Geschäftsordnungdebatten vor der Beschlussfassung

Vor der Beschlussfassung war es mehrfach zu heftigen Geschäftsordnungdebatten gekommen. Die Opposition hatte darauf gedrängt, die Schlussberatung über das 10H-Gesetz zu verschieben, bis eine erneute Anhörung zu den von der CSU-Fraktion eingefügten Gesetzesänderungen stattgefunden hat. Dies zu verweigern, verletze die Minderheitenrechte der Opposition. „Das Instrument der Anhörung wird damit zur Farce gemacht, die Geschäftsordnung des Landtags grob missachtet und die in der Bayerischen Verfassung verbrieften Oppositionsrechte werden verletzt“, zählte Grünen-Geschäftsführer Thomas Gehring auf.

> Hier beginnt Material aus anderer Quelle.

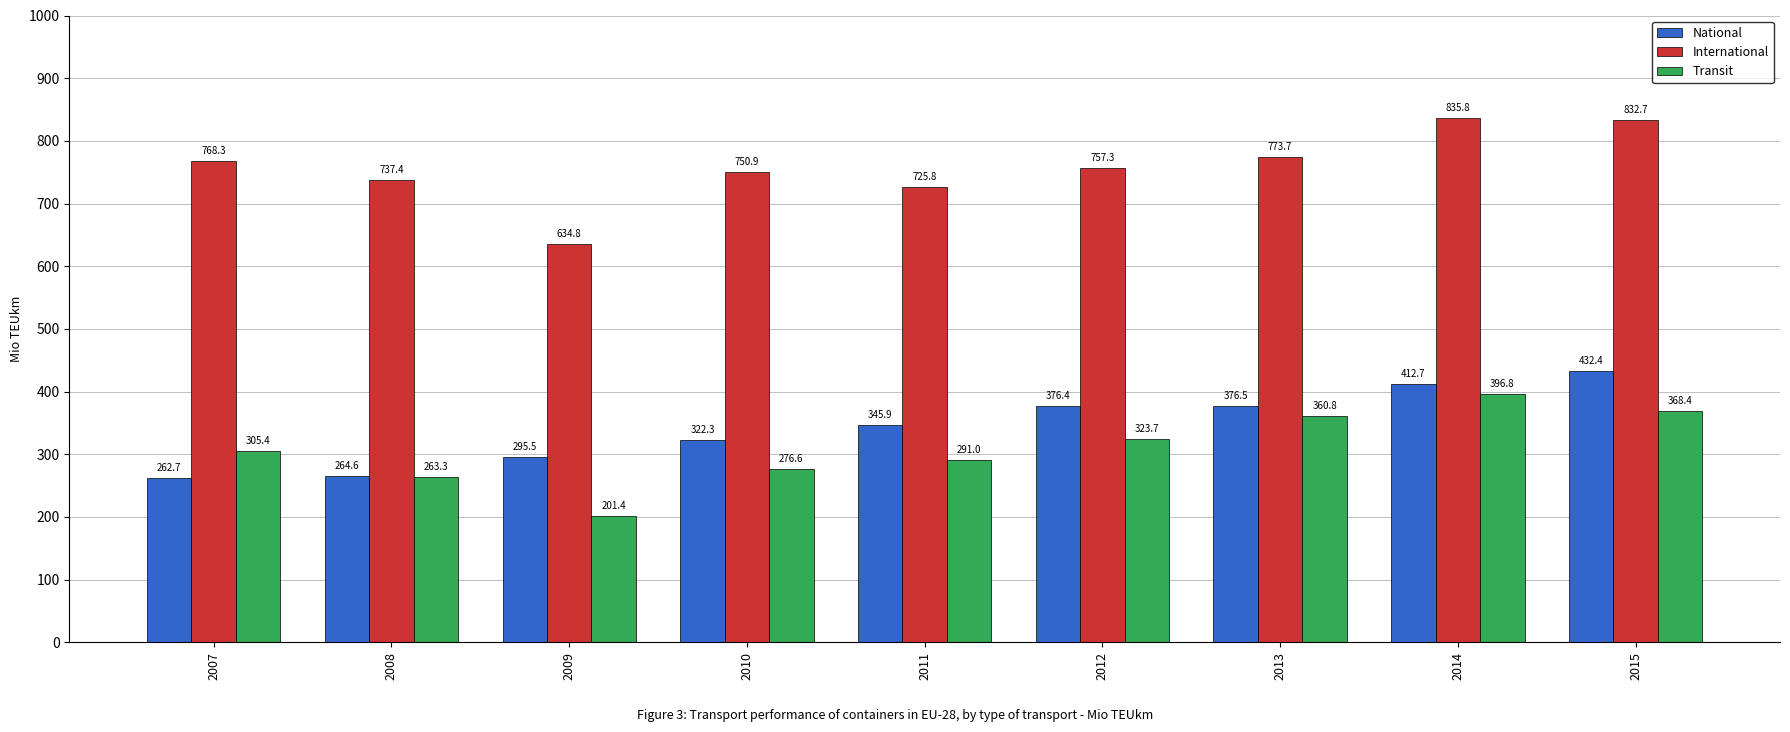

What is the smallest value displayed?

201.4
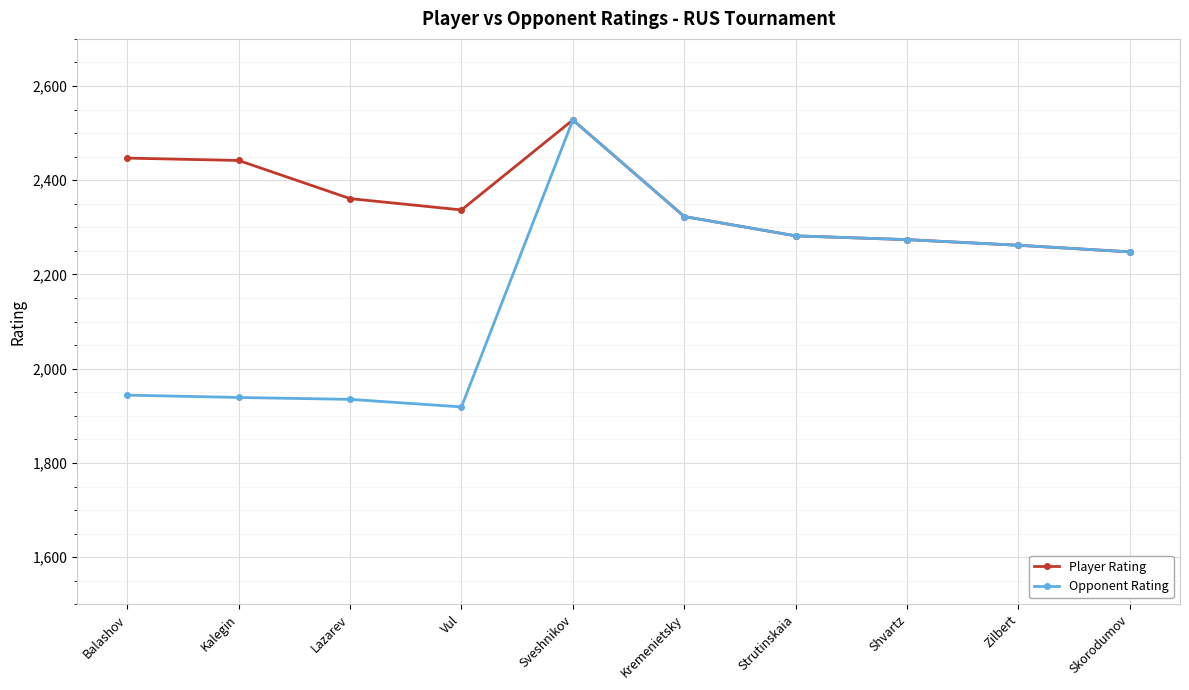

Does the chart have visible grid lines?

Yes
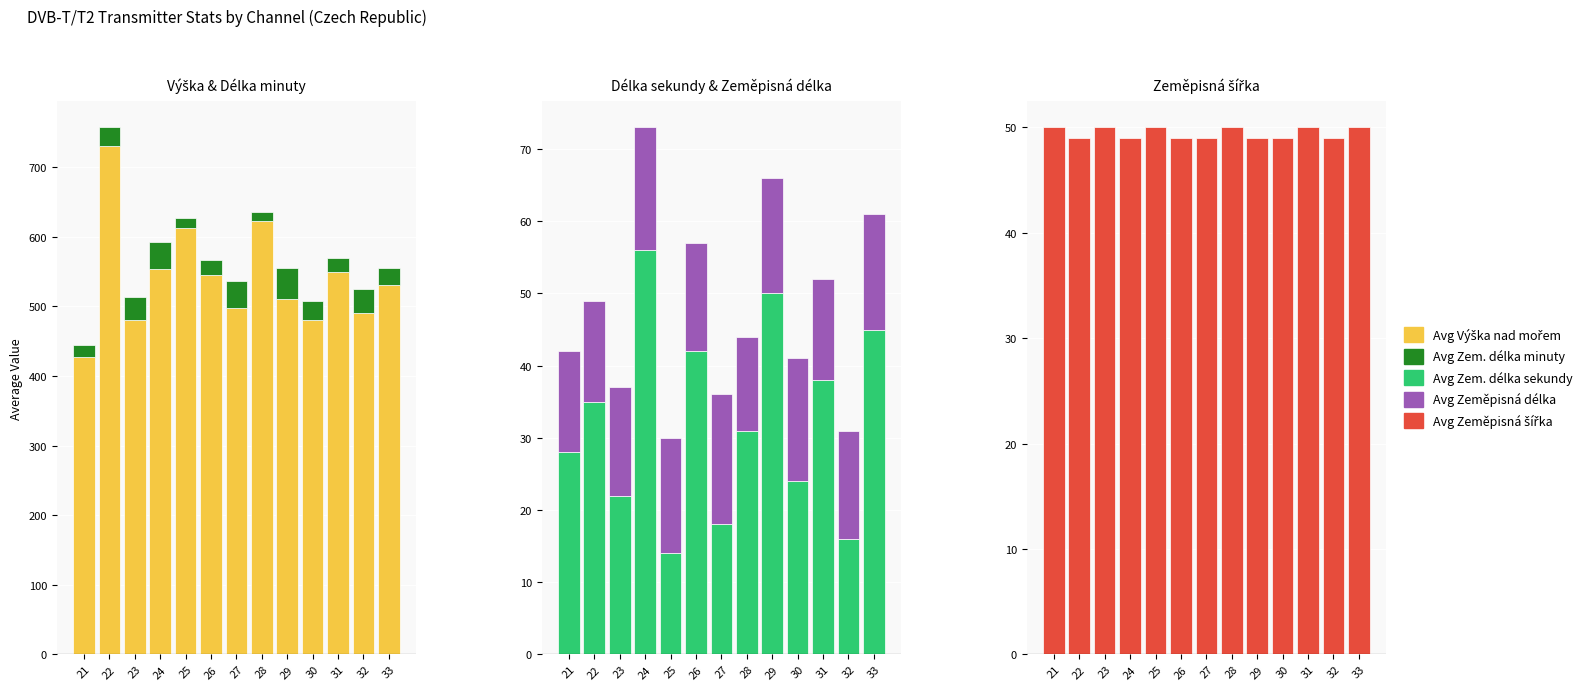

What is the minimum value for Avg Zem. délka minuty?

12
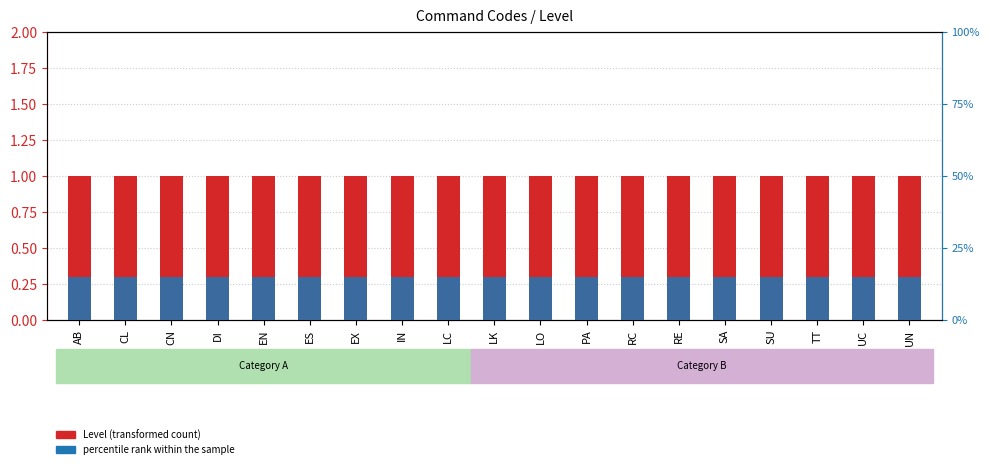

What is the approximate value of percentile rank within the sample at ES?

0.1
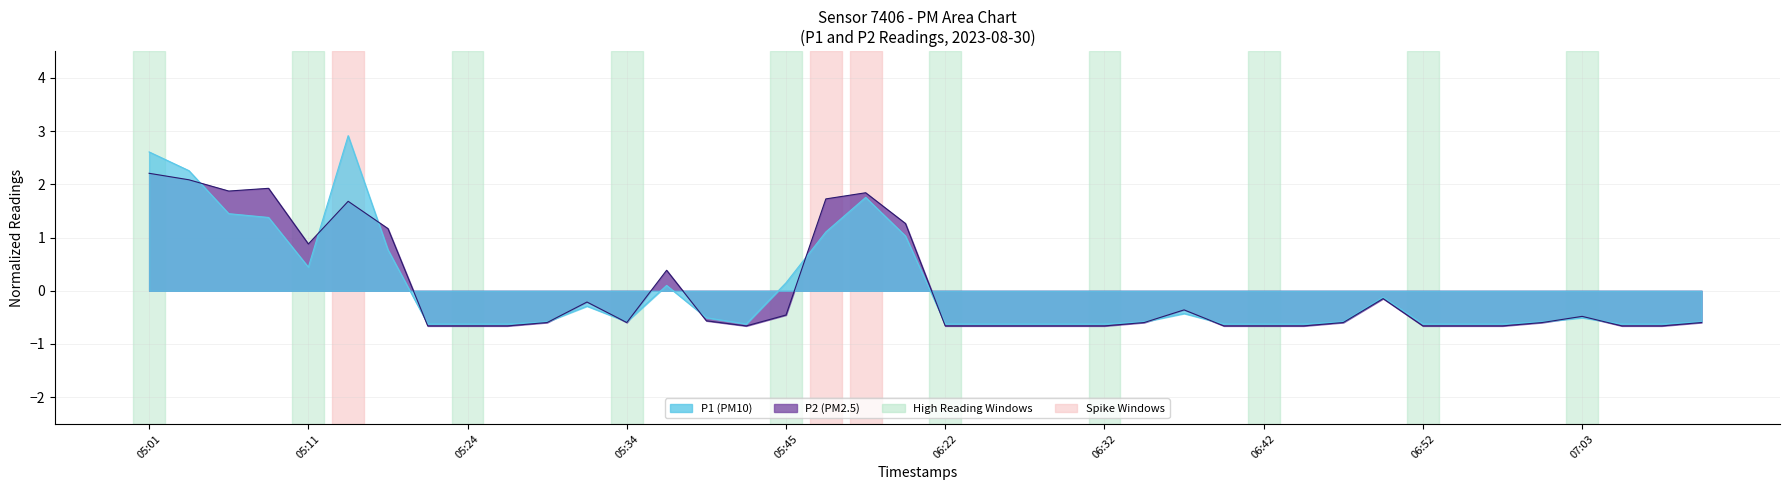

What is the minimum value shown in the chart?

-0.7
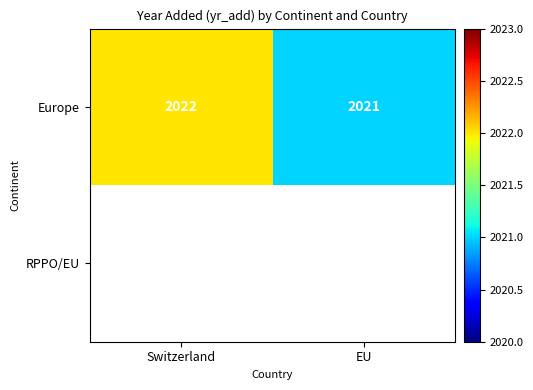

Is it true that Europe equals 3489 at EU?

False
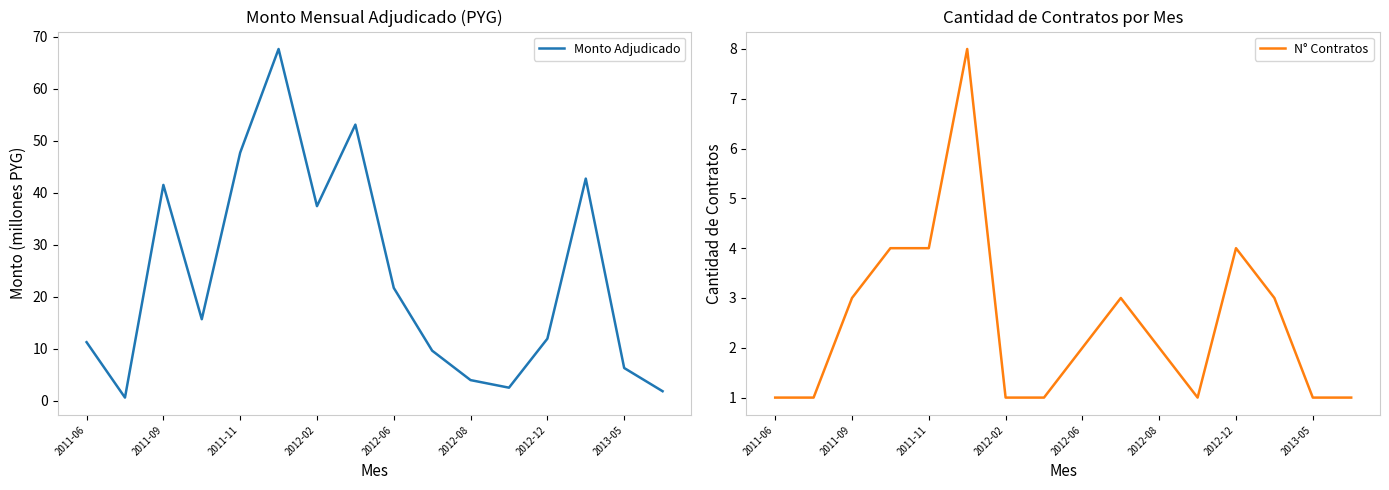

Is it true that Monto Adjudicado equals 3.5 at 2013-05?

False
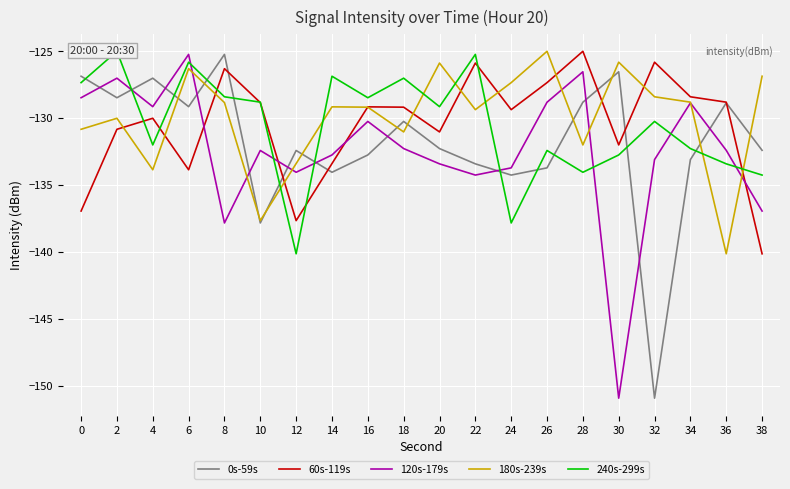

What is the difference between the highest and lowest values at 16?

4.3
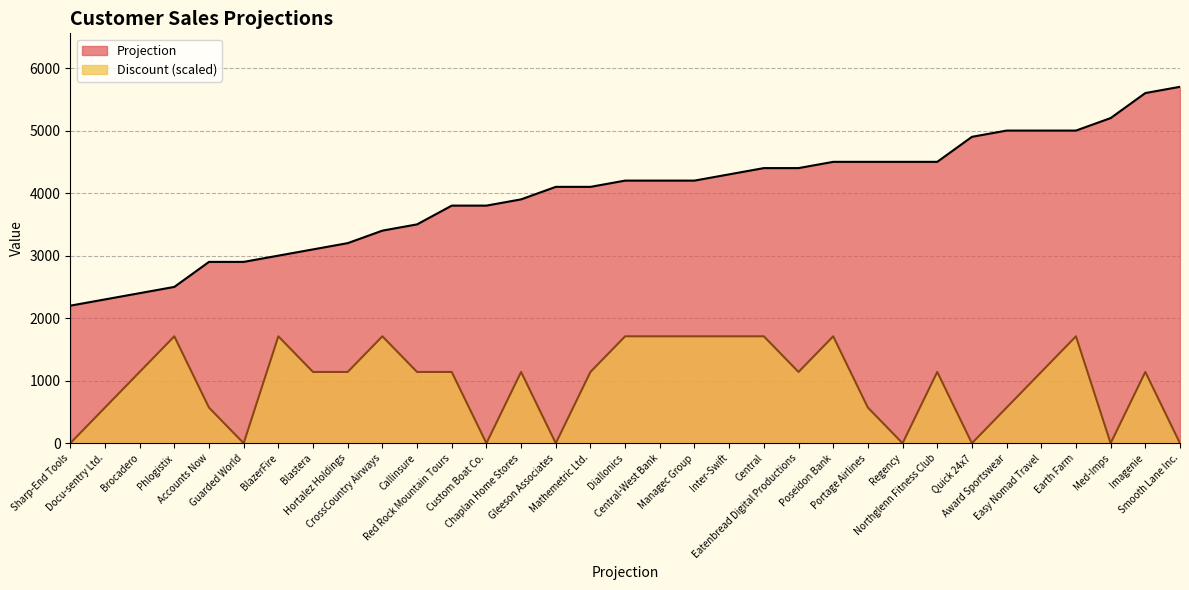

Which series has the largest range (max minus min)?

Projection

Dessen CSU-Kollege Josef Zellmeier wies die Vorwürfe als unbegründet zurück und zitierte dazu eine entsprechende Stellungnahme des Landtagsamtes.

Die Oppositionsfraktionen kündigten an, wegen des 10H-Gesetzes vor der Bayerischen Verfassungsgerichtshof zu ziehen. Landtagsvizepräsident Peter Meyer (FREIE WÄHLER) nannte dafür mehrere Ansatzpunkte. So seien in der Anhörungsfrage die Minderheitenrechte der Opposition verletzt worden. Außerdem habe die Staatsregierung in Einzelbestimmungen des 10H-Gesetzes den ihr zustehenden Rechtsrahmen verlassen. Das im neuen Genehmigungsverfahren für Windräder in bestimmten Fällen zugelassene Veto-Recht von Gemeinden gegen die Planungen von Nachbarkommunen verstoße zudem gegen das Recht auf kommunale Selbstbestimmung, so Meyer.